Gautam Gambhir, another winner of BJP in the last Lok Sabha polls, was brand new to Delhi politics at the time of the election. In fact, Manoj Tiwari — a popular Bhojpuri singer — is from Varanasi in Uttar Pradesh.

Also read: After Akali Dal, BJP-ally JJP not to contest Delhi polls

Interestingly, political parties may dub opposition leaders as “outsiders” but are going all out to woo lakhs of people from Uttar Pradesh and Bihar who are settled in Delhi. Known as Purvanchalis, people from Bihar and eastern Uttar Pradesh are estimated to be around 40 lakh in number out of the 1.5 crore electorate in Delhi. Gujjars, jats, Muslims and Punjabis are other groups with significant numbers in the national capital.

Missing Congress

In the high-profile battle between AAP and the BJP, the Congress has been left behind. The absence of late Sheila Dixit is being felt by the rank and file, while Ajay Maken is not as involved as he used to be. So the reins are with old warhorse Subhash Chopra who used to be a force to reckon with in the pre-Sheila Dixit days. The uphill grind of Congress has been made even more difficult by the reticent Rahul Gandhi who is not campaigning as actively as his rivals in the BJP and AAP. Congress offices, as well as campaign meetings, are so lacklustre that the party seems to have already given up. The active role played by the grand old party in opposing the Modi Government on the JNU and Shaheen Bagh controversies has pitted the party directly against the BJP, while AAP has been steering clear of this debate. When the BJP and the Left locked horns over the entry of women of all ages into Sabarimala Temple, the Congress gained. In the case of Delhi, the Congress seems to be at the receiving end.

P C Chacko, the election-in-charge for Congress, has been trying hard to salvage the situation and has been putting up a brave front. “Congress Governments have done a lot for Delhi and we will do much better than what people think”, has been his refrain in recent days to motivate party leaders and workers.

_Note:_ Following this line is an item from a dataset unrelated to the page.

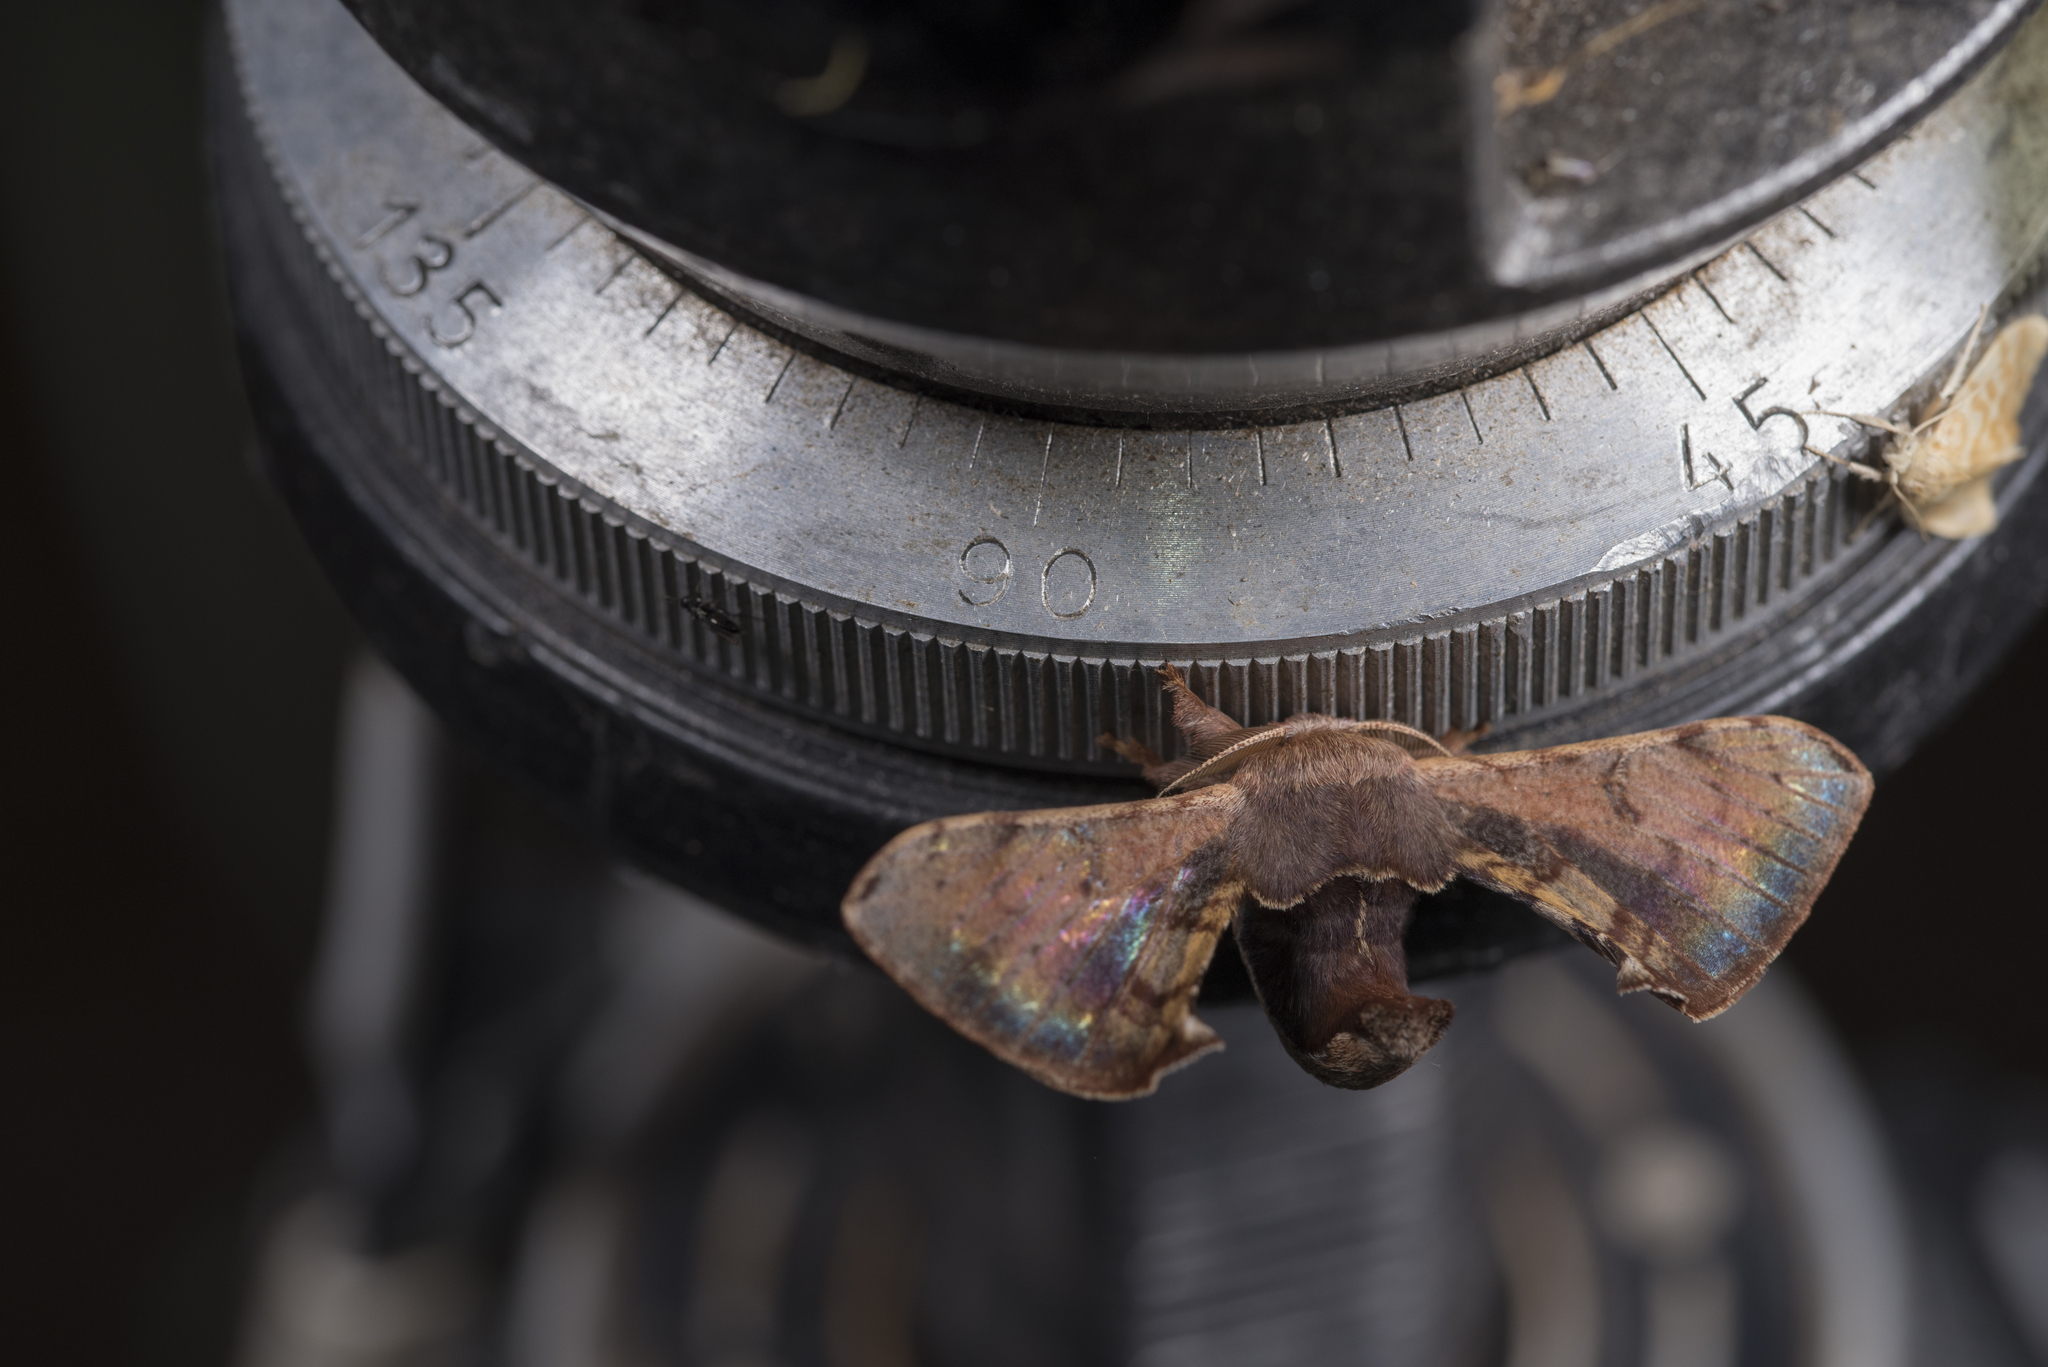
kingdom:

However, Congress supporters on the ground seem to have lost their enthusiasm ever since AAP forthrightly rejected the possibility of an alliance with their party.

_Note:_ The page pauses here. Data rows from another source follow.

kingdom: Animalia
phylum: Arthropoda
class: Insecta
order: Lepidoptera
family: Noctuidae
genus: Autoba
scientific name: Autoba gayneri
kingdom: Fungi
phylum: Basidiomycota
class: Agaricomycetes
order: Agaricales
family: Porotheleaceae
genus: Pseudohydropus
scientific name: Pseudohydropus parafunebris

Interestingly, the Congress got 22% vote share in the 2019 Lok Sabha election, securing the second place while AAP was a distant third with just 8% votes. Curiously, even the BJP which has been out of power in Delhi for the past 23 years despite back-to-back victories in Lok Sabha elections and forming governments in major States, is hoping for a decent performance by the Congress as that will ensure the division of votes and deflate arch-rival AAP. Such are the complexities that run wheels within wheels in this two-horse race for power, with the third having the potential to pull down one of the two in case of a close contest.

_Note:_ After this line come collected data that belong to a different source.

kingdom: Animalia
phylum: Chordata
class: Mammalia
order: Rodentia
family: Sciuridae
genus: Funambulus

In many ways, the Delhi assembly election has become a laboratory for the CAA-Shaheen Bagh impact on voters as this is the first major election after protests broke out all over India. It is also a litmus test for N P Nadda who is facing elections for the first time in the hot seat of BJP national president.

Delhi assembly election results on February 11 would determine if Nadda gets off to a flying start, succeeding where his predecessors could not, and also in deciding if BJP will push full throttle of the CAA-Shaheen Bagh type of agenda in the Bihar and West Bengal elections also.